Indian public statements on nuclear weapons continue to emphasize the NFU policy, without acknowledging the exceptional carved out explicitly in the official doctrine.

The stance of Pakistan

With the perspective of NFU, Pakistan has not ruled out NFU to deter what it sees as an overwhelming Indian quantitative advantage in conventional forces. Islamabad has left the exact threshold for its nuclear use ambiguous. Pakistani officials and strategists have been consistent in their support of a First-USE posture, with the exception of former President Asif Ali Zardari, who voiced support for an NFU posture in the early time period of his regime.

Today, there is no serious push in Pakistan to reconsider the country’s First-Use posture.
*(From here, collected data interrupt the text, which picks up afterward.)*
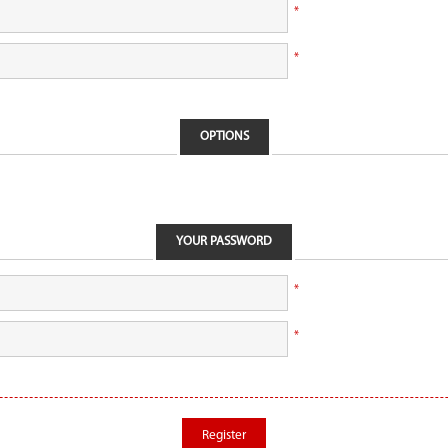
*
*
OPTIONS
YOUR PASSWORD
*
*
Register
Pakistan nuclear deterrence posture turned into offensive at that time when Pakistan tactical weapons in the form of “Nasr” were introduced and owned the stance to use it against the Indian Cold Start doctrine.

On the eve of the training, the launch of short-range “Nasr” COAS General Bajwa said, “Nasr has put cold water on the Cold Start Doctrine.”

In this way, Pakistan owned the “Add deterrence value to Pakistan’s strategic weapons development program at shorter range”. The usage of “Nasr” in the battlefield against India, surely led Pakistan in a nuclear war against India behind the curtain of defensive traditional to offensive nuclear clash.

Existence of “Nasr” missile

Due to “Nasr”, Pakistan adopted the mode of usage of nuclear weapons from “Strategic deterrence” to “Tactical deterrence” that invites Pakistan to use firstly and aggressively against the rivalry military strike. According to Zafar Nawaz Jaspal, “Pakistan’s nuclear posture might shift from declared, recessed deterrence entails an ambiguous state of hair-trigger alert.”

Actually, with the usage of tactical nuclear weapons along with no surety of NFU can prove the deterrence of Pakistan that how Pakistan will respond. Through the official statements, it is very hard to understand the nature of Pakistan’s nuclear deterrence because the official stances have moved her position from “simple deterrence” to “complex deterrence” with flex response.